Herein, we report on a convenient synthetic route to prepare amphiphilic hyperbranched polyethers with one hydrophobic linear block and the hydrophilic HbPG segment. This well-defined structure is expected to be suitable for interfacial adsorption, and thus for forming a surface layer. Two simple aliphatic units, like dodecyl and octadecyl chains, were used as initiators, and the interfacial properties of the resulting HbPGs were investigated and compared. Our aim was to study whether these HbPG derivatives can be used as surface modifiers in the preparation of PLGA NPs. Such NPs produced from the biocompatible and biodegradable PLGA copolymers with tunable properties are suitable carriers for providing controlled release of a large variety of compounds. However, the low solubility and particle aggregation are significant limitations for the application of PLGA NPs. Thus, we aimed at studying the effect of amphiphilic HbPG, capable for subsequent functionalization, on the stabilization of PLGA NPs. The resulting PLGA–HbPG polymeric nanostructures might satisfy the requirements of multifunctional carrier systems for controlled drug release with simultaneous targeting and imaging possibilities.

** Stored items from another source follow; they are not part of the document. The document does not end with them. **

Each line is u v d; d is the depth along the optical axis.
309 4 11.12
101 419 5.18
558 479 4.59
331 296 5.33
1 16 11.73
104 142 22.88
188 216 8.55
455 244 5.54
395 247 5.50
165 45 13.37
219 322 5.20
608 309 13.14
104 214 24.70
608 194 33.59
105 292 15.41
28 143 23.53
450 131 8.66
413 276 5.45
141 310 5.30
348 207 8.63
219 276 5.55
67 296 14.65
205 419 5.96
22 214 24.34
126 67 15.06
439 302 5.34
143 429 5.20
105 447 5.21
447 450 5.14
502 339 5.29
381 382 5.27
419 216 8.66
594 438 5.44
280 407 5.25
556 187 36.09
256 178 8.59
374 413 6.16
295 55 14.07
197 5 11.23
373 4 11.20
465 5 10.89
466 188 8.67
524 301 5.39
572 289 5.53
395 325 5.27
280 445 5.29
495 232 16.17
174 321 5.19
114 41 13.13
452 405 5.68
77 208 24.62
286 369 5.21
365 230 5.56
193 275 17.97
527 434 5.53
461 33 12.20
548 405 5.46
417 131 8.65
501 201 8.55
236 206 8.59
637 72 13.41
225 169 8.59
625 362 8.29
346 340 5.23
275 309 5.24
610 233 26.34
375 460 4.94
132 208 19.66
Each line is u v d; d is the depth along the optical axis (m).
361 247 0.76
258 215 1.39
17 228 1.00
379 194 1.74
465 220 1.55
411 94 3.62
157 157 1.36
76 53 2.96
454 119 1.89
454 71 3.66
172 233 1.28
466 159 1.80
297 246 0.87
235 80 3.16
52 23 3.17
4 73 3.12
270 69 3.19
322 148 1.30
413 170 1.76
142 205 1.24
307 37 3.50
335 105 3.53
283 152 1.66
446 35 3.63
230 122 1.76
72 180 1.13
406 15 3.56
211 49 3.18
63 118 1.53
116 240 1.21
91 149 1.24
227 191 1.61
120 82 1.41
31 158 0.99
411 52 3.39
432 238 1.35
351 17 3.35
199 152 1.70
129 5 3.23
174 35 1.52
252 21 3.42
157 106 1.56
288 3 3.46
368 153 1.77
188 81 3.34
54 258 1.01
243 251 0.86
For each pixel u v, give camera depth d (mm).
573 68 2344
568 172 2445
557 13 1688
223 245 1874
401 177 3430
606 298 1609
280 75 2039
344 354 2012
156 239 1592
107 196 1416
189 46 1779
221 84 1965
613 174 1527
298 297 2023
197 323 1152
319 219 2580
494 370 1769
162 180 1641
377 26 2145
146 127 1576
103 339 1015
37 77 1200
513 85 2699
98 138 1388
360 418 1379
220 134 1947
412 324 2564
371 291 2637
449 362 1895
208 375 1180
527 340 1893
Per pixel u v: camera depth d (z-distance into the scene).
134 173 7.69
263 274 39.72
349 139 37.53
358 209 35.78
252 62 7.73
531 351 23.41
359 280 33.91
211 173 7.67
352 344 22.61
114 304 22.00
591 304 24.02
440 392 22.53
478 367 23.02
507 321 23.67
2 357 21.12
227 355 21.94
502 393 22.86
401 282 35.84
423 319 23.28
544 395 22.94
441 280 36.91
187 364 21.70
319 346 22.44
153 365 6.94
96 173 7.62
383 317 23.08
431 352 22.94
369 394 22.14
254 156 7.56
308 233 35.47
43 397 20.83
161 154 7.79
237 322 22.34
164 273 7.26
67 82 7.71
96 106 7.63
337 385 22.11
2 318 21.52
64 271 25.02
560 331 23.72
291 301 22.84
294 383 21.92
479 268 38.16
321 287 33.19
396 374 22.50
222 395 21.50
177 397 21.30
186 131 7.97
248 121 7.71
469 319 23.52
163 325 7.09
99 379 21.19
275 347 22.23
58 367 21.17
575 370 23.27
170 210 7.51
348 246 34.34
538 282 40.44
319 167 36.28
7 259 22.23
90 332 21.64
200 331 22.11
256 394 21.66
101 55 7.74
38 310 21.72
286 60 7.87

Amphiphilic HbPGs were synthesized by bulk ring-opening multibranching polymerization of glycidol by the adaption of a previously described technique⁸ (see Experimental in the ESI†). However, in contrast to previous work reporting on the use of modified hexadecyl amine as initiator,⁸ we found that the synthesis of HbPG by direct initiation with alkyl alcohols, i.e. with dodecyl (C12) and octadecyl (C18) alcohols, can be successfully carried out. The ¹H NMR analysis of the resulting polymers, i.e. C12-HbPG and C18-HbPG, proved the incorporation of the alkyl chains, and gave M_n = 2690 g mol⁻¹ and M_n = 3750 g mol⁻¹, respectively (see ESI: Experimental and characterization details†). The compact, highly branched structure of these polymers is also supported by the apparent M_n values (1860 g mol⁻¹ (PD = 1.32) and 2210 g mol⁻¹ (PD = 1.50) for C12-HbPG and C18-HbPG, respectively) determined by GPC calibrated with linear polymer standards. The M_ns by GPC are significantly lower than that obtained by ¹H NMR spectroscopy (ESI, Fig. S1–S3 and Table S1†). This observation is attributed to the lower hydrodynamic volume of branched polymers than that of their linear counterparts. The hydrophobic content of the alkyl-HbPGs, calculated from the ¹H NMR results, are approximately equal (6.9% for C12-HbPG and 7.2% for C18-HbPG), so these polymers can be satisfactorily utilized for comparative investigations on the effect of alkyl chain length and molecular weight in the preparation and stabilization of PLGA nanoparticles.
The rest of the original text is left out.